RECORDS:
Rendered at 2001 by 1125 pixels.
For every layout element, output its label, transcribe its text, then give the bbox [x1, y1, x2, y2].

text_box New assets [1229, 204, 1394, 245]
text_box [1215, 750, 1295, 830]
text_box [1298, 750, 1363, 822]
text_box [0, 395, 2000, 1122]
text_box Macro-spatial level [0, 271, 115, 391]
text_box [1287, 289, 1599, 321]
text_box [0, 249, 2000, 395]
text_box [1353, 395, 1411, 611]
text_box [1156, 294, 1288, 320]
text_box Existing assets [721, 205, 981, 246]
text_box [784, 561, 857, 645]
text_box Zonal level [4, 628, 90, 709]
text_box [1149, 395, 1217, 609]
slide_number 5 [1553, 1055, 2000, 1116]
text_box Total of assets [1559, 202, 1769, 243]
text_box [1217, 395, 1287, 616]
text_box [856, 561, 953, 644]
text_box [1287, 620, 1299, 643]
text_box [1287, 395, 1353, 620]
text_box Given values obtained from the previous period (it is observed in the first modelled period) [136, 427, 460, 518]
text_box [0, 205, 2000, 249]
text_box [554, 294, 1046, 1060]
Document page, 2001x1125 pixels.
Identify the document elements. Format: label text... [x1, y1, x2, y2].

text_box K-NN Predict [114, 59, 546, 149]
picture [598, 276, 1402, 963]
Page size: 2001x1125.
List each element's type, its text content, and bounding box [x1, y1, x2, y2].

REQUIRED ACTION: Return everything in the records. Keep each line exactly as written.

RESULT OF THIS EXERCISE:
Rendered at 2001 by 1125 pixels.
For every layout element, output its label, transcribe its text, then give the bbox [x1, y1, x2, y2].

text_box New assets [1229, 204, 1394, 245]
text_box [1215, 750, 1295, 830]
text_box [1298, 750, 1363, 822]
text_box [0, 395, 2000, 1122]
text_box Macro-spatial level [0, 271, 115, 391]
text_box [1287, 289, 1599, 321]
text_box [0, 249, 2000, 395]
text_box [1353, 395, 1411, 611]
text_box [1156, 294, 1288, 320]
text_box Existing assets [721, 205, 981, 246]
text_box [784, 561, 857, 645]
text_box Zonal level [4, 628, 90, 709]
text_box [1149, 395, 1217, 609]
slide_number 5 [1553, 1055, 2000, 1116]
text_box Total of assets [1559, 202, 1769, 243]
text_box [1217, 395, 1287, 616]
text_box [856, 561, 953, 644]
text_box [1287, 620, 1299, 643]
text_box [1287, 395, 1353, 620]
text_box Given values obtained from the previous period (it is observed in the first modelled period) [136, 427, 460, 518]
text_box [0, 205, 2000, 249]
text_box [554, 294, 1046, 1060]
Document page, 2001x1125 pixels.
Identify the document elements. Format: label text... [x1, y1, x2, y2].

text_box K-NN Predict [114, 59, 546, 149]
picture [598, 276, 1402, 963]
Page size: 2001x1125.
List each element's type, its text content, and bounding box [x1, y1, x2, y2].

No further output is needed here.